REQUEST: Return every line of the records that contains the string "darktable", matching case exactly.

--- Start ---

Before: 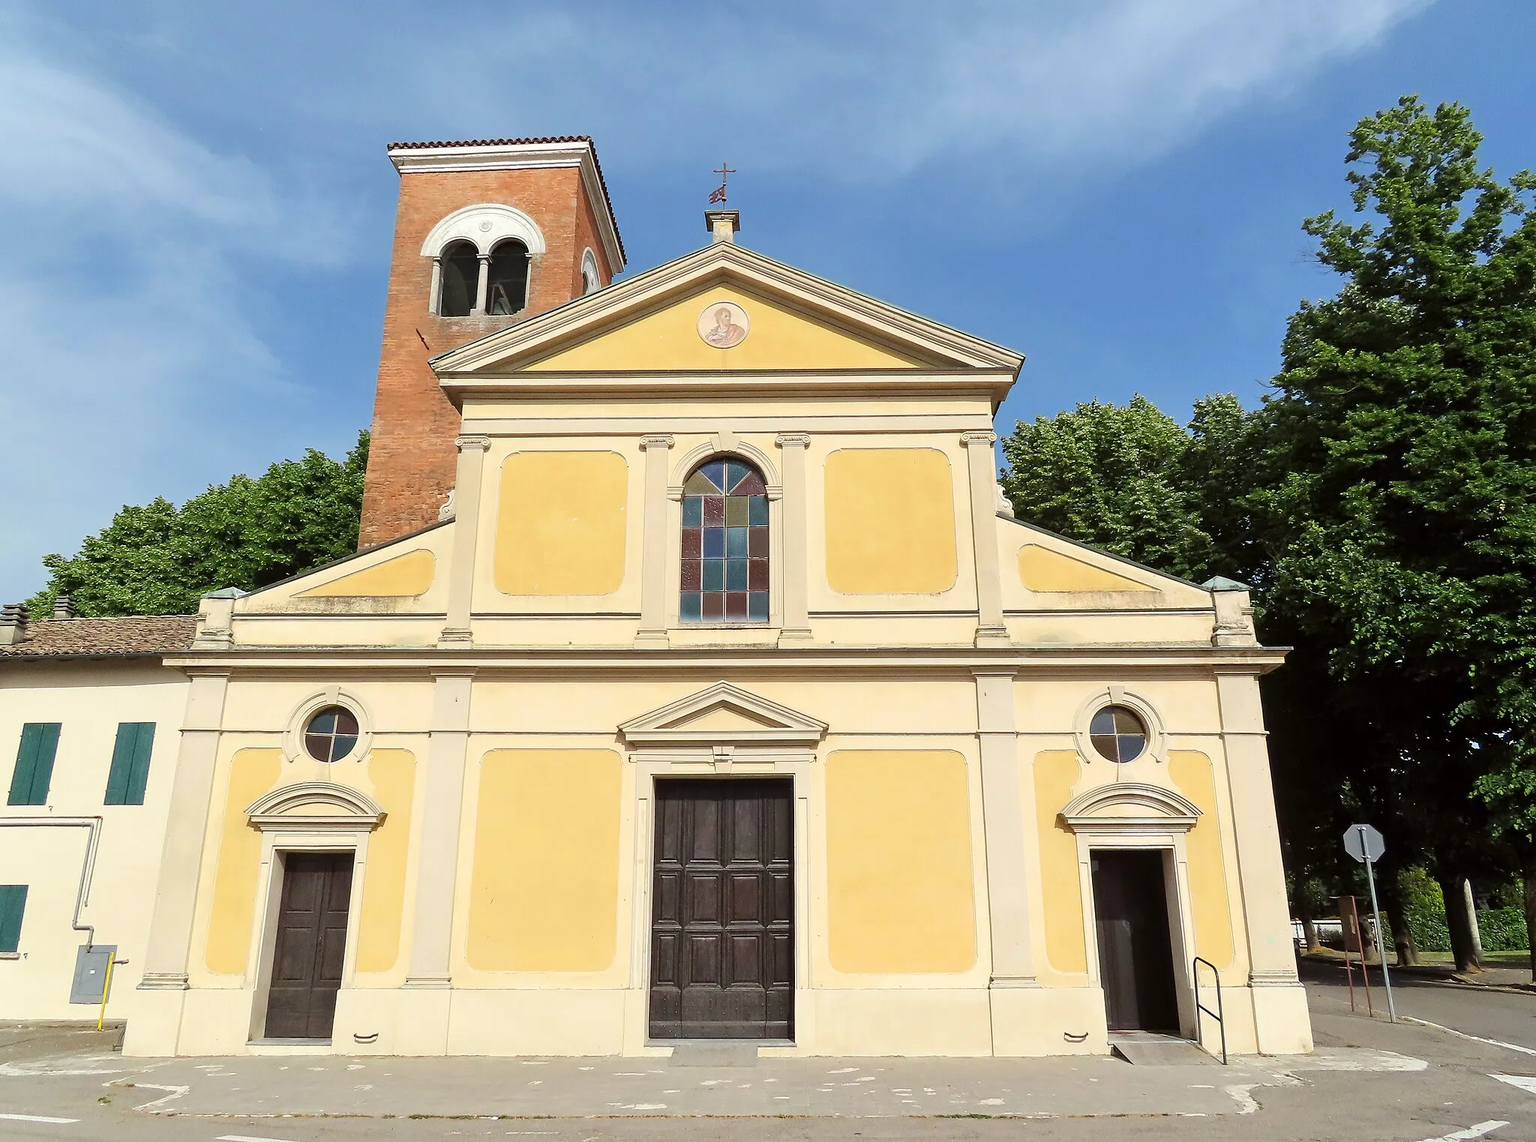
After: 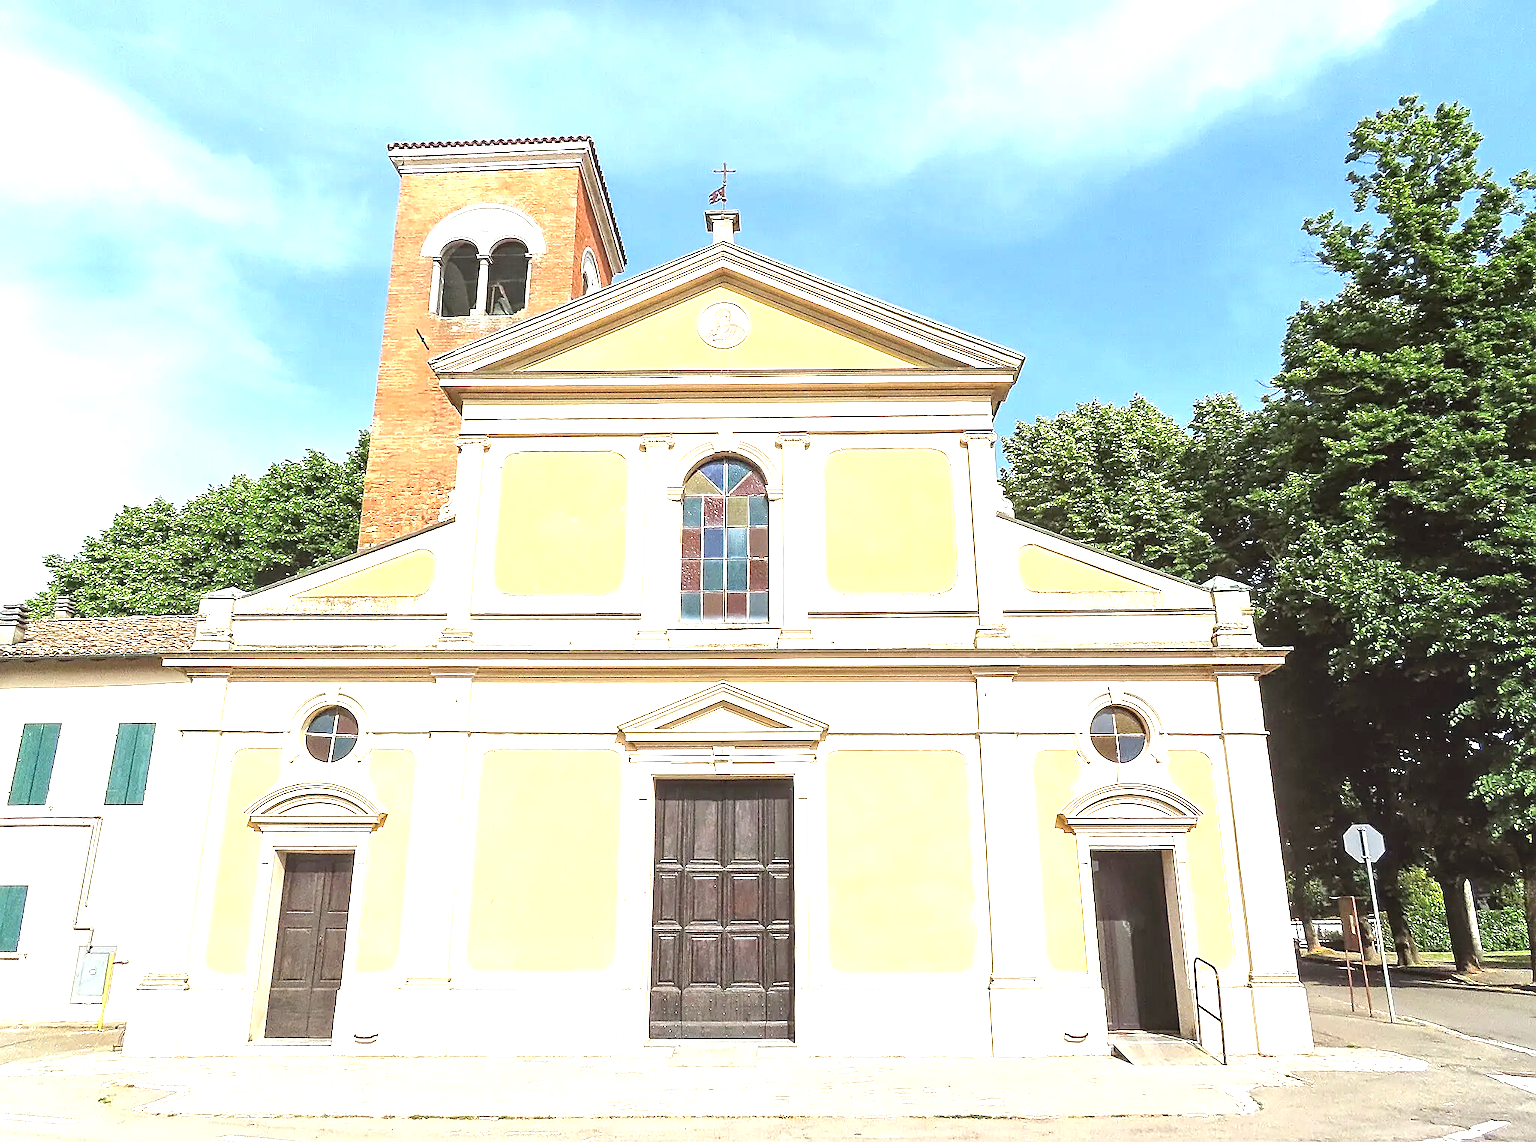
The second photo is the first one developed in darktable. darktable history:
local contrast: on, module defaults
exposure: black level correction 0, exposure 1.387 EV, compensate highlight preservation false
sharpen: amount 0.588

--- End ---

RESULT:
The second photo is the first one developed in darktable. darktable history:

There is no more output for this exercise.